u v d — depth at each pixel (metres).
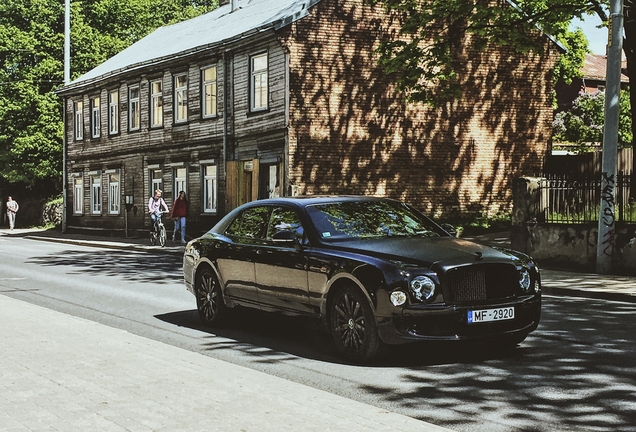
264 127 28.03
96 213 41.44
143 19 56.38
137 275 17.81
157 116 35.50
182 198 29.36
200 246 10.54
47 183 53.31
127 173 37.97
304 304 8.57
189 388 6.13
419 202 28.91
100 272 18.66
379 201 9.45
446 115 29.41
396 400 6.44
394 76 28.33
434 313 7.45
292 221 9.09
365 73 27.89
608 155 15.98
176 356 7.54
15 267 20.28
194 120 32.44
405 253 7.85
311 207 9.09
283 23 26.25
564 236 17.19
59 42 49.94
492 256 7.87
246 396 5.87
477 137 30.03
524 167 30.95
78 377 6.54
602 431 5.50
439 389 6.79
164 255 25.16
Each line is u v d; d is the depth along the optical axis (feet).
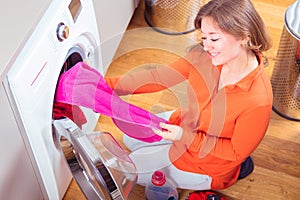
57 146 4.67
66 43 4.30
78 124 4.74
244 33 4.25
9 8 3.60
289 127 6.16
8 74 3.60
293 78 5.89
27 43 3.78
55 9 4.07
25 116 3.92
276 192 5.57
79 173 4.69
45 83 4.03
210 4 4.30
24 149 4.26
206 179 5.30
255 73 4.55
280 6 7.49
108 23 5.99
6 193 4.17
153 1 6.97
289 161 5.82
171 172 5.31
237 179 5.64
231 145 4.95
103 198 4.57
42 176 4.75
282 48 5.82
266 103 4.63
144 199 5.45
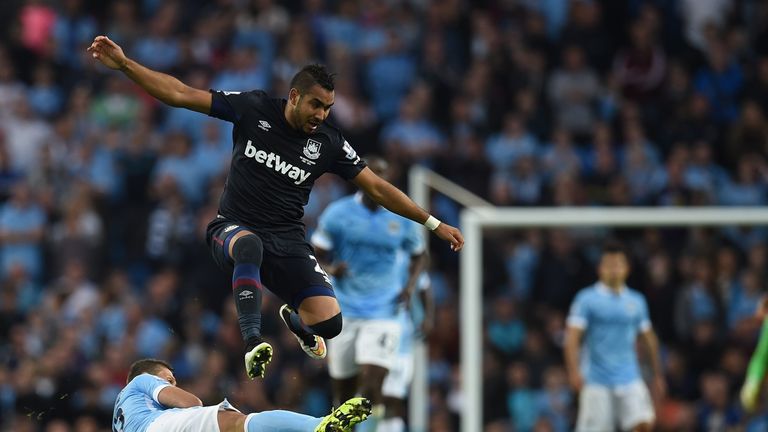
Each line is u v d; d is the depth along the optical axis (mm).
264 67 65562
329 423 23406
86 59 65812
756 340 54719
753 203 65062
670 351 54844
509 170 63375
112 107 62906
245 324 23203
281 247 24969
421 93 64125
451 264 58531
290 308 26344
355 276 38188
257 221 25016
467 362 48062
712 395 52875
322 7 68812
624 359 44562
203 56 65312
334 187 59031
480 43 68938
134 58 65688
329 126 25422
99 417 50312
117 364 51375
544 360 54500
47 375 50688
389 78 65812
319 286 25062
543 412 53531
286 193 25125
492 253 57469
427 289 42344
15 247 58500
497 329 55562
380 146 62594
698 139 67688
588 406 44625
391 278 38469
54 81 65562
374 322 37906
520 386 53875
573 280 56938
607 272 44594
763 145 66688
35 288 57969
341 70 64500
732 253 56188
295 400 49594
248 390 49125
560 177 61750
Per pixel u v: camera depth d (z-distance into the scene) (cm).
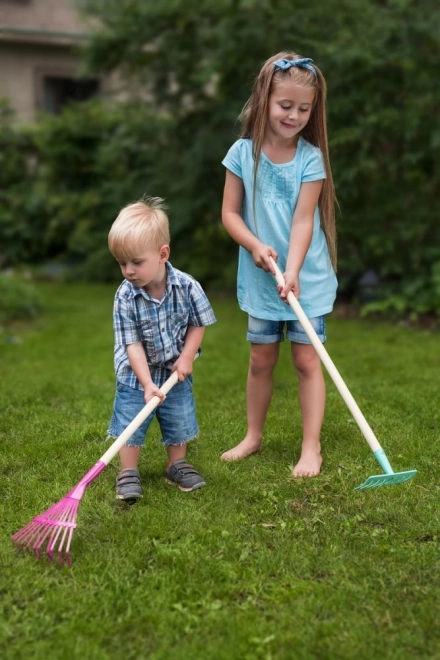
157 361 307
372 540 263
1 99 1198
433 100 714
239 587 236
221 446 361
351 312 753
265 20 783
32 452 352
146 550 258
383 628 216
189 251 964
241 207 331
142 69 953
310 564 249
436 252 723
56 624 220
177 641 212
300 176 314
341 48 721
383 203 747
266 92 305
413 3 726
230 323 713
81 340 650
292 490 306
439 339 619
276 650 207
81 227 1134
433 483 312
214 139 859
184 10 850
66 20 1448
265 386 343
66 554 248
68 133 1204
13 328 718
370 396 438
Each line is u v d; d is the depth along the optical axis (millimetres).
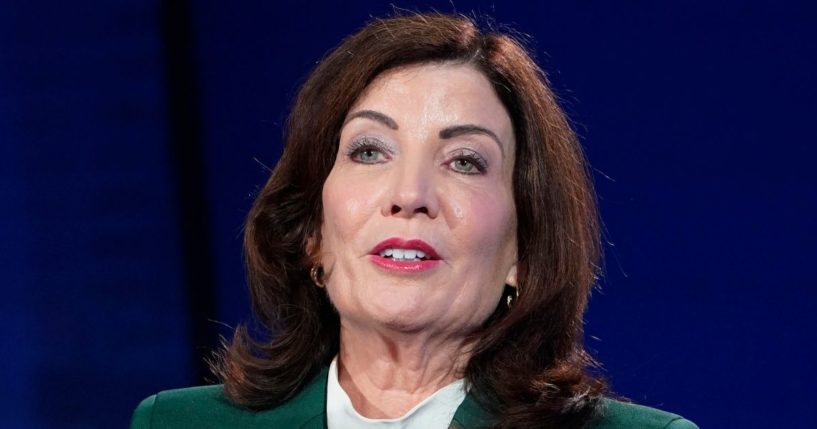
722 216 5336
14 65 6270
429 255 3363
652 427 3465
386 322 3367
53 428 6344
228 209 6336
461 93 3428
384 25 3559
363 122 3436
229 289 6387
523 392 3443
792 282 5223
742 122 5277
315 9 6035
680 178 5391
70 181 6344
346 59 3541
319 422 3566
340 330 3699
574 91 5523
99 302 6383
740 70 5266
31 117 6305
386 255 3381
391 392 3541
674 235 5414
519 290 3531
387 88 3449
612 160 5488
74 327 6355
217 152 6324
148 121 6355
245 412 3707
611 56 5461
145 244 6398
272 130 6195
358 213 3389
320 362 3717
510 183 3496
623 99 5461
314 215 3627
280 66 6152
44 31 6297
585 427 3465
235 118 6273
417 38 3480
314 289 3727
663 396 5453
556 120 3609
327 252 3539
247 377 3725
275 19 6133
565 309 3553
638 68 5426
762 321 5281
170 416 3779
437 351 3494
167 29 6328
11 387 6305
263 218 3701
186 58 6324
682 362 5426
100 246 6387
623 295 5508
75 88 6328
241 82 6238
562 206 3545
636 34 5418
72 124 6336
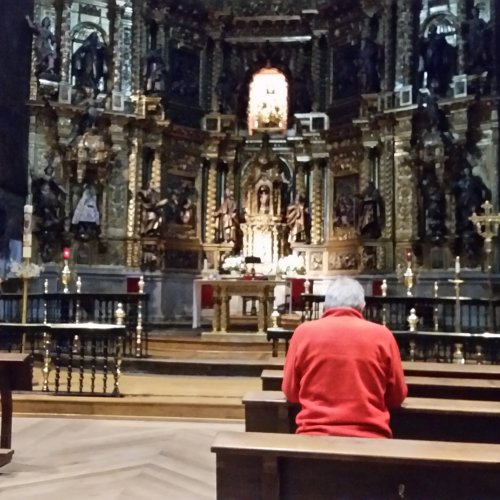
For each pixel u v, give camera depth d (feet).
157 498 19.97
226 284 55.93
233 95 82.02
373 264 71.10
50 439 28.09
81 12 72.79
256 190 79.20
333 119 79.05
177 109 78.38
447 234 65.51
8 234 62.85
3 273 61.00
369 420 14.87
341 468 12.43
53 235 67.87
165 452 25.90
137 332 49.16
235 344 52.70
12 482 21.43
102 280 70.33
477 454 12.05
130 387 39.24
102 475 22.41
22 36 67.31
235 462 12.81
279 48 82.28
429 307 53.26
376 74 73.56
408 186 69.46
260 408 18.97
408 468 12.25
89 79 72.18
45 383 36.42
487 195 63.87
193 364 45.14
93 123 69.97
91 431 29.86
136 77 74.59
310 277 76.23
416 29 70.64
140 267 72.54
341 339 15.49
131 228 72.74
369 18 74.74
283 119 82.38
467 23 66.33
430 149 65.31
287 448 12.32
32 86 68.74
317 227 77.97
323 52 80.53
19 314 53.42
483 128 64.90
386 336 15.84
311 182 79.46
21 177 66.18
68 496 19.92
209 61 82.17
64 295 48.55
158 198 73.61
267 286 55.57
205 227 79.41
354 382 15.10
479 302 49.67
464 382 21.77
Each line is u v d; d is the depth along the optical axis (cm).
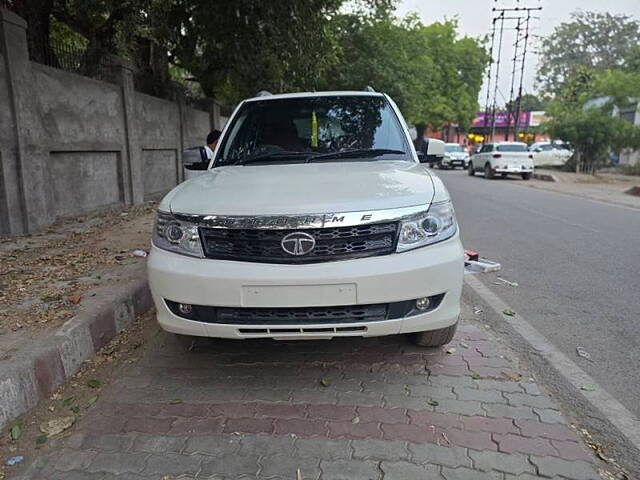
+ + +
### Exercise description
Word-for-word transcription: the whole listing, with images excluded.

### Result for this task
u v d — depth at each pixel (metres).
264 127 28.03
96 213 41.44
143 19 56.38
137 275 17.81
157 116 35.50
182 198 29.36
200 246 10.54
47 183 53.31
127 173 37.97
304 304 8.57
189 388 6.13
419 202 28.91
100 272 18.66
379 201 9.45
446 115 29.41
396 400 6.44
394 76 28.33
434 313 7.45
292 221 9.09
365 73 27.89
608 155 15.98
176 356 7.54
15 267 20.28
194 120 32.44
405 253 7.85
311 207 9.09
283 23 26.25
564 236 17.19
59 42 49.94
492 256 7.87
246 396 5.87
477 137 30.03
524 167 30.95
78 377 6.54
602 431 5.50
439 389 6.79
164 255 25.16
Each line is u v d; d is the depth along the optical axis (feet).
57 146 4.67
66 43 4.30
78 124 4.74
244 33 4.25
9 8 3.60
289 127 6.16
8 74 3.60
293 78 5.89
27 43 3.78
55 9 4.07
25 116 3.92
276 192 5.57
79 173 4.69
45 83 4.03
210 4 4.30
24 149 4.26
206 179 5.30
255 73 4.55
280 6 7.49
108 23 5.99
6 193 4.17
153 1 6.97
289 161 5.82
171 172 5.31
237 179 5.64
231 145 4.95
103 198 4.57
42 176 4.75
282 48 5.82
266 103 4.63
144 199 5.45
Each line is u v d; d is the depth along the optical axis (mm).
264 67 65562
329 423 23406
86 59 65812
756 340 54719
753 203 65062
670 351 54844
509 170 63375
112 107 62906
245 324 23203
281 247 24969
421 93 64125
451 264 58531
290 308 26344
355 276 38188
257 221 25016
467 362 48062
712 395 52875
322 7 68812
624 359 44562
203 56 65312
334 187 59031
480 43 68938
134 58 65688
329 126 25422
99 417 50312
117 364 51375
544 360 54500
47 375 50688
389 78 65812
319 286 25062
543 412 53531
286 193 25125
492 253 57469
427 289 42344
15 247 58500
497 329 55562
380 146 62594
698 139 67688
588 406 44625
391 278 38469
54 81 65562
374 322 37906
520 386 53875
573 280 56938
607 272 44594
763 145 66688
35 288 57969
341 70 64500
732 253 56188
295 400 49594
248 390 49125
560 177 61750
Per pixel u v: camera depth d (z-distance into the scene) (cm).
157 361 307
372 540 263
1 99 1198
433 100 714
239 587 236
221 446 361
351 312 753
265 20 783
32 452 352
146 550 258
383 628 216
189 251 964
241 207 331
142 69 953
310 564 249
436 252 723
56 624 220
177 641 212
300 176 314
341 48 721
383 203 747
266 92 305
413 3 726
230 323 713
81 340 650
292 490 306
439 339 619
276 650 207
81 227 1134
433 483 312
214 139 859
184 10 850
66 20 1448
265 386 343
66 554 248
68 133 1204
13 328 718
370 396 438
Each line is u v d; d is the depth along the optical axis (millimetres).
722 216 5336
14 65 6270
429 255 3363
652 427 3465
386 322 3367
53 428 6344
228 209 6336
461 93 3428
384 25 3559
363 122 3436
229 289 6387
523 392 3443
792 282 5223
742 122 5277
315 9 6035
680 178 5391
70 181 6344
346 59 3541
319 422 3566
340 330 3699
574 91 5523
99 302 6383
740 70 5266
31 117 6305
386 255 3381
391 392 3541
674 235 5414
519 290 3531
387 88 3449
612 160 5488
74 327 6355
217 152 6324
148 121 6355
245 412 3707
611 56 5461
145 244 6398
272 130 6195
358 213 3389
320 362 3717
510 183 3496
623 99 5461
314 215 3627
280 66 6152
44 31 6297
585 427 3465
235 118 6273
417 38 3480
314 289 3727
663 396 5453
556 120 3609
327 252 3539
247 377 3725
275 19 6133
565 309 3553
638 68 5426
762 321 5281
170 416 3779
437 351 3494
167 29 6328
11 387 6305
263 218 3701
186 58 6324
682 362 5426
100 246 6387
623 295 5508
75 88 6328
241 82 6238
562 206 3545
636 34 5418
72 124 6336
For each pixel u v, give camera depth d (feet).
157 498 19.97
226 284 55.93
233 95 82.02
373 264 71.10
50 439 28.09
81 12 72.79
256 190 79.20
333 119 79.05
177 109 78.38
447 234 65.51
8 234 62.85
3 273 61.00
369 420 14.87
341 468 12.43
53 235 67.87
165 452 25.90
137 332 49.16
235 344 52.70
12 482 21.43
102 280 70.33
477 454 12.05
130 387 39.24
102 475 22.41
22 36 67.31
235 462 12.81
279 48 82.28
429 307 53.26
376 74 73.56
408 186 69.46
260 408 18.97
408 468 12.25
89 79 72.18
45 383 36.42
487 195 63.87
193 364 45.14
93 123 69.97
91 431 29.86
136 77 74.59
310 277 76.23
416 29 70.64
140 267 72.54
341 339 15.49
131 228 72.74
369 18 74.74
283 119 82.38
467 23 66.33
430 149 65.31
287 448 12.32
32 86 68.74
317 227 77.97
323 52 80.53
19 314 53.42
483 128 64.90
386 336 15.84
311 182 79.46
21 177 66.18
68 496 19.92
209 61 82.17
64 295 48.55
158 198 73.61
267 286 55.57
205 227 79.41
354 382 15.10
479 302 49.67
464 382 21.77
Each line is u v d; d is the depth along the optical axis (cm).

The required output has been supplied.